For each of the below questions (1, 3, 5), determine the observed significance level. How would I do this?

1. The data below represents a random sample of weights (in grams) from a batch of a particular product. The nominal value is 87.5 grams. Prove that this sample is consistent with the nominal value, to a 90% confidence level.
Ans:
Mean=86.4
Standard deviation = 5.333
The degree of freedom is 20-1=19.
The critical t value at 0.1 significance level is 1.73
Margin of error=critical value*standard deviation/sqrt(n)=1.73*5.333/sqrt(20)=2.1
Upper limit: 86.4+2.1=88.5
Lower limit: 86.4-2.1=84.3
Therefore, the 90% confidence interval is [84.3, 88.5]

Since the value 87.5 is within this interval, this sample is consistent with the nominal value, to a 90% confidence level.

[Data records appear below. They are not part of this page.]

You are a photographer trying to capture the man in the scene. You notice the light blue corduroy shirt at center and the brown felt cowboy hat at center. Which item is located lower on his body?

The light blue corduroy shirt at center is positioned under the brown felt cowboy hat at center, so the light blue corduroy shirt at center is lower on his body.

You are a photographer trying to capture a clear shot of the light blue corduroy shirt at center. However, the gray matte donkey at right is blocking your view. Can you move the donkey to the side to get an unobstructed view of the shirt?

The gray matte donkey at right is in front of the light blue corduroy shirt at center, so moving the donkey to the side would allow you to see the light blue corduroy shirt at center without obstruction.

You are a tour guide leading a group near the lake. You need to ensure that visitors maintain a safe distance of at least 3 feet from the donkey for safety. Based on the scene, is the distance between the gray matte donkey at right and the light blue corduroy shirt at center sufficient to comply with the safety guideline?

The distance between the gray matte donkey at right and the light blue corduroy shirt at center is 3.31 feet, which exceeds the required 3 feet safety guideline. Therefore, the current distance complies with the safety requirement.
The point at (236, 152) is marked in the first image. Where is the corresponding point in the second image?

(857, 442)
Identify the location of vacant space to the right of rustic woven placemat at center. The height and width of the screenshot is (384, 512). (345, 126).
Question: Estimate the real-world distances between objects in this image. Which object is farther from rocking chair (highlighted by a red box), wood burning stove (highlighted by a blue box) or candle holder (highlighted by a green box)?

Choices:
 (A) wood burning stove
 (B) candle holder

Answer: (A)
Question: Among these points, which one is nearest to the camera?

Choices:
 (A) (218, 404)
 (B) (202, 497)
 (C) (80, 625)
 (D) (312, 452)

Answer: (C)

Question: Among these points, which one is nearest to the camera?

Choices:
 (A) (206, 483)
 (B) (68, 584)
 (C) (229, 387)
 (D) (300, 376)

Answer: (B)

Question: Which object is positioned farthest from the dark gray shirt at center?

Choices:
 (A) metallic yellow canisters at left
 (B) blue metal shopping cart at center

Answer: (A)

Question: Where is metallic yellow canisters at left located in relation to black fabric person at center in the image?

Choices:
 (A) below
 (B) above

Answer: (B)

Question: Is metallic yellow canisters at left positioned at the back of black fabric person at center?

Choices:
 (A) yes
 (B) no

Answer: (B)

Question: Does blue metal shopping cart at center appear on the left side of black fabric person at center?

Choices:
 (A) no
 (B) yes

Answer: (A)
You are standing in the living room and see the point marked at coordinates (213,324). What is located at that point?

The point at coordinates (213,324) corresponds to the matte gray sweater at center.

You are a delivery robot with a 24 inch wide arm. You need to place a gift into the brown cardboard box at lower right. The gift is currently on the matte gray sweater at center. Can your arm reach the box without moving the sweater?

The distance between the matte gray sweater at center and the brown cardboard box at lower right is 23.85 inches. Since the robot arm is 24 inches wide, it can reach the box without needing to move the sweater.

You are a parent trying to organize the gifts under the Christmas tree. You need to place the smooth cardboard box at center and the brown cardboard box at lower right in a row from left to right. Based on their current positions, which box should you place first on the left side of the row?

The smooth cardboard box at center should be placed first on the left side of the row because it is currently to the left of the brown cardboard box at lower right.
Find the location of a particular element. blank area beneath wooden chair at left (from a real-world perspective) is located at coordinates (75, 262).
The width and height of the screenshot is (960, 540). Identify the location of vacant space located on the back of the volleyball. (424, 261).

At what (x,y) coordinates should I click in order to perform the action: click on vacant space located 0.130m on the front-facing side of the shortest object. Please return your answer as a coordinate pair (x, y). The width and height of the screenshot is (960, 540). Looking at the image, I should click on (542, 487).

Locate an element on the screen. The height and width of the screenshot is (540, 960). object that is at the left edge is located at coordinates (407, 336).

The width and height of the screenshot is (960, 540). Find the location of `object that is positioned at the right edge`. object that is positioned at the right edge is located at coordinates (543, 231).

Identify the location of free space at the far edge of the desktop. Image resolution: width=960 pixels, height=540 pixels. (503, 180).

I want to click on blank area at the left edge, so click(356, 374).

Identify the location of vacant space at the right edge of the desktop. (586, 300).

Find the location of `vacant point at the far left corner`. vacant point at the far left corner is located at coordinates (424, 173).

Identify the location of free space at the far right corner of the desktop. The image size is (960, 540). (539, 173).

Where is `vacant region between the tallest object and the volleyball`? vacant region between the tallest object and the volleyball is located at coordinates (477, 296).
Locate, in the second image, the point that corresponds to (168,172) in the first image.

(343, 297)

Data: (85.81274288, 88.7236203, 83.33202174, 87.39825986, 80.80214318, 79.35480832, 80.6169453, 72.96436719, 90.04840768, 91.57450896, 88.99970927, 87.72667891, 86.87734579, 89.72700899, 94.49946214, 95.43705338, 83.83021658, 88.22971068, 83.5693944, 88.4552547)
3. A manufacturer claims that a particular kind of solar shade can reduce the ambient temperature by 2 degrees centigrade over traditional materials. Over random times over several days, temperatures were taken at the same time under a traditional awning and an adjacent awning using this brand of solar shade. In the Data file below, column A is the traditional and column B is the new shade. Prove whether or not the manufacturer's claims are true to 95% confidence level.
Ans:
First figure out the difference for each, then figure out the mean and standard deviation for the difference.
Mean = 2.10168
Standard deviation = 0.52158
Degrees of freedom: 20-1=19
The critical value for 95% confidence interval is 2.09
Margin of error = 2.09*0.52158/sqrt (20) = 0.24375
Lower limit: 2.10168-0.24375=1.85793
Upper limit: 2.10168+0.24375=2.34543.
Since the interval [1.85793, 2.34543] contains the value of 2, we could not conclude that the manufacturer's claims are true to 95% confidence level.

A B
24.24313 21.87521
28.72897 28.0444
21.48468 19.51498
26.08379 24.38939
25.78293 23.63512
24.10804 21.26163
30.84396 28.50113
18.90814 16.52972
21.3339 19.36128
24.68048 22.21857
29.16487 27.20792
19.73482 17.45729
15.69726 12.61739
21.36029 18.98967
31.69022 30.10404
20.35358 18.84266
24.07602 22.27601
26.95173 24.68808
14.39104 11.87781
24.77026 22.96222

5. A random sample of 135 dentists indicated that 84 recommended sugarless gum for their patients that chew gum. What is a 99% confidence interval for the true proportion of dentists in the population that would make such a recommendation?
ANS:
=Proportion of doctors who recommended sugarless gum=84/135=0.62222
1-0.62222=0.37778
n=sample size=135
Since we are not given population parameters, we will approximate them with sample statistics.
p= =0.62222
q= 0.37778

Estimated standard error of proportion=S.E = 0.041728

Since sample size is large, we will use z statistics. A 99% confidence level will include 49.5% of the area on either side of the mean in the sampling distribution.

Refer to the Standard normal distribution tables and look for area=0.475
We get Z=2.58.

Lower limit of confidence interval= 0.62222-2.58*0.041728=0.51456
Upper limit of confidence interval= 0.62222+2.58*0.041728=0.72988

We can say with 99% confidence that proportion of true proportion of the doctors who recommended sugarless gum lies between 0.51456 and 0.712988.